The debut album of this duo from the Chicago area has a really colourful sleeve of the heaviest psychedelic tradition. The Virgineers' home page is likewise. Song titles like Love Circus, Floating and Be My Guru, and lyrics such as "Translucent armies of blue butterflies, Fluttering under my bed" do not let us down either. There are well-known psychedelic effects here, too: phasing, mellotron sounding keyboards, the odd sitar, backwards guitars etc. I expected long spacey jams, psychedelic freak-outs or odd time signatures, but no. Most of the melodies are relatively simple pop tunes. The Beatles from late 1965 to late 1967 was the first comparison to cross my mind. The Fab Four's psychedelic period all right, but timeless pop music all the same. Sun is the most obvious, both melody and production sounds like the natural successor to George Harrison's Blue Jay Way. The Morning Moon is a sort of the Revolver album condensed into one song. Not bad, not bad at all!

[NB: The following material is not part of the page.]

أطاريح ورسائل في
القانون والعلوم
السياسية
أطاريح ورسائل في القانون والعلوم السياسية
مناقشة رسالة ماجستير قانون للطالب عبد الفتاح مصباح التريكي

Floating and particularly Dr. Glouster aren't far from the beaten tracks of another excellent British pop group XTC, closer to the "real" XTC than their psychedelic alter ego The Dukes Of Stratosphear, that is. Places That I've Never Been, Plastic Man and The Morning Moon are probably my personal favourites. Melancholic pop songs that are hard to get out of the head once they've found their way in. Only two of the songs show different directions. How Far Does Space Go? is what I'd expected from the album in the first place, a space jam with gloomy keyboards, stints of guitars in all directions and echoed sort of space whispers. There's even an answer to the question of the title (find out for yourselves)! But the track only lasts five minutes, whereas half an hour would've been more appropriate. The oddest moment of the album, though, is Be My Guru where The Virgineers go glitter rock, a crossover between The Sweet and T. Rex! Maybe a homage to the late Marc Bolan? Anyway, the closing track Diesel Train certainly includes a short homage to the Beach Boys, a pet sound...

All in all, The Virgineers is an unexpected album. But for me who can't get enough of classic melodic pop music, it was a pleasant surprise after all!